1/3 C. Vermont Maple Syrup

The 1/3 cup recipe has worked well for me in the past on CB so I thought I would use it for Belly Bacon.  On this recipe I substituted cane sugar for Vermont Maple Syrup.  I've heard about the syrup burning when frying so I'm hoping 1/3 C. per gallon should be ok.













CAM00412.jpg



__ dr k
__ Mar 27, 2015






I laid a big glass mug across the bacon to keep it submerged.  Still need to pick a cold smoke wood pellet for my AMNTS.  I've used pecan in the past and was happy with it.  I do have Todd's Pitmaster's Choice I may try this time.  I'll probably cold smoke the CB for four hours before heating the Kamado to 225*F till IT hits 145*F.  I'll cold smoke the belly bacon longer but not sure if it should be twice as long or longer.  I'm thinking a longer smoke is needed to penetrate the fat layers in the belly.  Also, to just cold smoke the belly or slightly cook it at the end of the cold smoke to an IT of 130*F to 138*F.  I'll add pic's after they rest in the fridge for a day or two to form the pellicle and get smoked. 

-Kurt


----------



## vikingboy6956 (Mar 27, 2015)

Nice!!!  I'm anxious to see how this all turns out.  As I get the steps and planning down to curing all my own meats I'm going to start doing bigger batches and more things at once like this.


----------



## dr k (Mar 27, 2015)

vikingboy6956 said:


> Nice!!!  I'm anxious to see how this all turns out.  As I get the steps and planning down to curing all my own meats I'm going to start doing bigger batches and more things at once like this.

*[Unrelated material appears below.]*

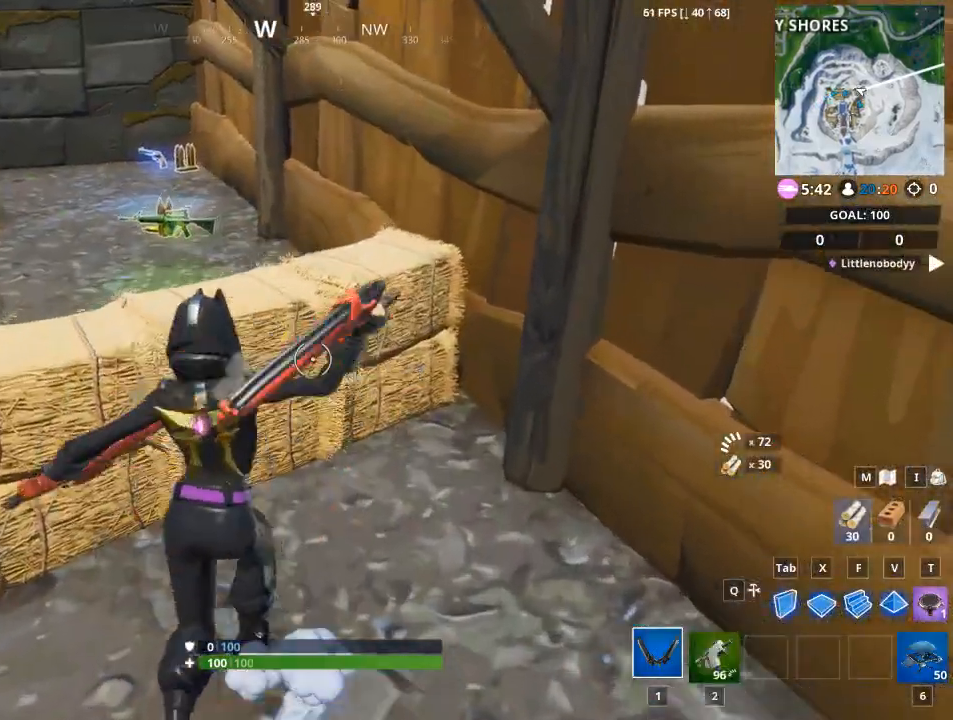
{"keys": ["w"], "mouse": [], "mouse_move": "up", "events": [[234, "mouse_left", "up"]]}
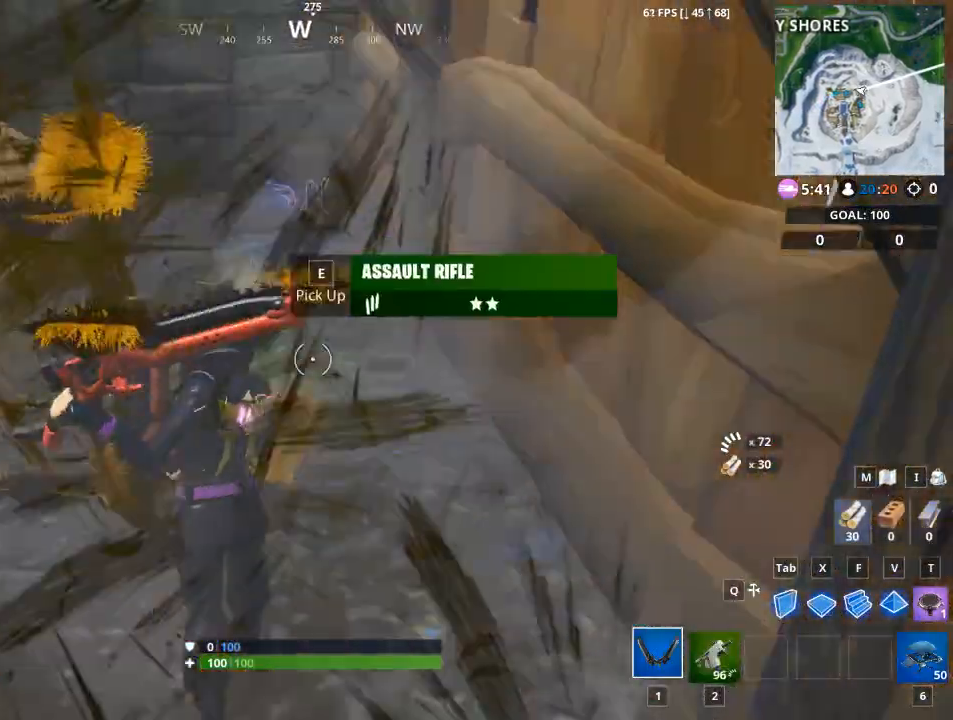
{"keys": ["e", "w"], "mouse": [], "mouse_move": "down-right", "events": [[66, "e", "down"], [150, "e", "up"], [283, "e", "down"], [350, "e", "up"], [483, "e", "down"]]}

Might as well fill up the curing vessel. Make sure to cure the same proteins in their own vessel, so to not cross contaminate. I messed up and cured a turkey and a loin for CB at the same time.  Now everything had to be cooked to 165*F IT, the higher of the 2 proteins. When the loin was smoking I only took it to 160*F. I learned my lesson. I'm looking forward to this normal 145*F IT CB. 
-Kurt


----------



## dr k (Apr 16, 2015)

Back for the second half with pics:













CAM00447.jpg



__ dr k
__ Apr 16, 2015






Needed to figure out how to get all this in the fridge for pellicle time so I stacked the quartered belly and used skewers to hold them and keep them spaced for air circulation. 













CAM00450.jpg



__ dr k
__ Apr 16, 2015


















CAM00451.jpg



__ dr k
__ Apr 16, 2015






CB on top shelf and BB on the bottom.  They sat in the fridge four days before I could get to cold smoking them.













CAM00466.jpg



__ dr k
__ Apr 16, 2015






I used pecan pellets and my 12" AMNTS for four hours before pulling the BB to finish the next day.  I BBQed the CB starting at 200*F and slowly brought it up to 225*F over 3 hours till IT hit 145*F. I didn't use any wood to finish the CB.  I wanted a mild smoke flavor.













CAM00468.jpg



__ dr k
__ Apr 16, 2015






I wanted to try a light smoke on the CB this round which turned out great for those that aren't as addicted to smoke as I am.













CAM00469.jpg



__ dr k
__ Apr 16, 2015






I cold smoked the belly on day two for 6 hours totaling 10 hours over all for the BB.  I took the longest quarter of the belly and sliced it extra thick.  It's a very meaty belly!













CAM00471.jpg



__ dr k
__ Apr 16, 2015






I cut the three remaining belly quarters in half to more easily Foodsaver the pieces.













CAM00474.jpg



__ dr k
__ Apr 16, 2015






I have a dedicated electric skillet set at 300*F for bacon.  I like to deep fry bacon in bacon fat from previous fry's so it doesn't splatter as much and cooks quickly and evenly.  That way I don't have to clean up but every 7-10 fry's. 













CAM00475.jpg



__ dr k
__ Apr 16, 2015






Really thick and really crispy.  All thicknesses are good to me I just like to change it up.  I've seen super thick cut bacon slices on TV and wanted to try that cut first which turned out great.   Both the CB and the BB had nice subtle Pecan smoke flavor.

-Kurt


----------



## dr k (Apr 20, 2015)

Well vikingboy6956 was the only one to take the bait on this thread.  Really folks both bacon turned out great.  This thread was a lot of work with a dozen pics.  I learned my lesson.


----------



## backyardboss (Apr 20, 2015)

Dr K said:


> Well vikingboy6956 was the only one to take the bait on this thread.  Really folks both bacon turned out great.  This thread was a lot of work with a dozen pics.  I learned my lesson.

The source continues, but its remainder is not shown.